START Material provided

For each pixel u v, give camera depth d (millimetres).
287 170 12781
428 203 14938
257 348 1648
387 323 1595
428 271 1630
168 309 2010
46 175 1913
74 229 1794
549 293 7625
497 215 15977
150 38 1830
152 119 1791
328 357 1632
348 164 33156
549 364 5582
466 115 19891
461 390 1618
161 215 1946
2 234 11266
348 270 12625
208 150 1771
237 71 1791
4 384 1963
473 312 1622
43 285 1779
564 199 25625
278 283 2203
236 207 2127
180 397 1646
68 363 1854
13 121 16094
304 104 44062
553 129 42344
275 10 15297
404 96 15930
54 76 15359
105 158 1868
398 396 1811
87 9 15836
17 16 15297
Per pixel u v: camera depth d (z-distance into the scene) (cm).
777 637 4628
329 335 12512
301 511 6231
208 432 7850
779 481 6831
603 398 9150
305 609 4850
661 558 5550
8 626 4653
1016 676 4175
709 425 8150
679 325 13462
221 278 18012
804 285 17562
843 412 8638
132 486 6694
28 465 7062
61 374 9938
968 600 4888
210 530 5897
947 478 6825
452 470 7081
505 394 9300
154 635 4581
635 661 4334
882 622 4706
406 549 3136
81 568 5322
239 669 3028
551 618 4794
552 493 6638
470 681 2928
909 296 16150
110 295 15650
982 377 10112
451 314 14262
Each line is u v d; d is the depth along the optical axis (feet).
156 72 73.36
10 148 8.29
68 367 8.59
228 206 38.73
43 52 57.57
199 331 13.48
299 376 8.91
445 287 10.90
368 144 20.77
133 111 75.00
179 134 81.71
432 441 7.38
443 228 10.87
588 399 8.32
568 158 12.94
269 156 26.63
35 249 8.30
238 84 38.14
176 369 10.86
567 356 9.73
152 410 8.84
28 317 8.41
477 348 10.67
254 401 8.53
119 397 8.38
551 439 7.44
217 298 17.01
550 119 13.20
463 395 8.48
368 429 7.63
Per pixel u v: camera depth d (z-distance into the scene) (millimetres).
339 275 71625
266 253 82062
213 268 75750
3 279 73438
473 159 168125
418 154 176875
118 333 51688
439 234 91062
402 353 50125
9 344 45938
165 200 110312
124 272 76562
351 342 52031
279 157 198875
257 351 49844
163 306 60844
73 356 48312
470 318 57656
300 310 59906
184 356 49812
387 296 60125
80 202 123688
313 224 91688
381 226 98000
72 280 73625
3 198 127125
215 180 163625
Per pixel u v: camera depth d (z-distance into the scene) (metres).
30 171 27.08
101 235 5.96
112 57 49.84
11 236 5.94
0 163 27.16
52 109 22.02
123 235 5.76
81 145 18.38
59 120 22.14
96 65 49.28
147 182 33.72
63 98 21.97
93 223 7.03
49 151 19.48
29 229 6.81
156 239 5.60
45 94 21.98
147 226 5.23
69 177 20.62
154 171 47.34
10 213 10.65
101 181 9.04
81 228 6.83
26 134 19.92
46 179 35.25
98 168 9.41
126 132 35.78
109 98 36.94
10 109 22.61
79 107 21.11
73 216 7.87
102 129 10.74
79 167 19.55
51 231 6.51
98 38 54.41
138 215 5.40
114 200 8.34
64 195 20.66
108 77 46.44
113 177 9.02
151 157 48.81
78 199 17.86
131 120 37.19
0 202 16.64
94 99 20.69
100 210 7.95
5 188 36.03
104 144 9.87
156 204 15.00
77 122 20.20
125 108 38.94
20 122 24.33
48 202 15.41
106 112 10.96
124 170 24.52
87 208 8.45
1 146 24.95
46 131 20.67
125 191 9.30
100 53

END Material provided

▶ _What the task requires_
All lines above from the one with "13 121 16094" to the one with "156 72 73.36", inclusive, should be copied exactly, and no other lines.

▶ _Response for this exercise_
13 121 16094
304 104 44062
553 129 42344
275 10 15297
404 96 15930
54 76 15359
105 158 1868
398 396 1811
87 9 15836
17 16 15297
Per pixel u v: camera depth d (z-distance into the scene) (cm).
777 637 4628
329 335 12512
301 511 6231
208 432 7850
779 481 6831
603 398 9150
305 609 4850
661 558 5550
8 626 4653
1016 676 4175
709 425 8150
679 325 13462
221 278 18012
804 285 17562
843 412 8638
132 486 6694
28 465 7062
61 374 9938
968 600 4888
210 530 5897
947 478 6825
452 470 7081
505 394 9300
154 635 4581
635 661 4334
882 622 4706
406 549 3136
81 568 5322
239 669 3028
551 618 4794
552 493 6638
470 681 2928
909 296 16150
110 295 15650
982 377 10112
451 314 14262
Each line is u v d; d is the depth along the optical axis (feet).
156 72 73.36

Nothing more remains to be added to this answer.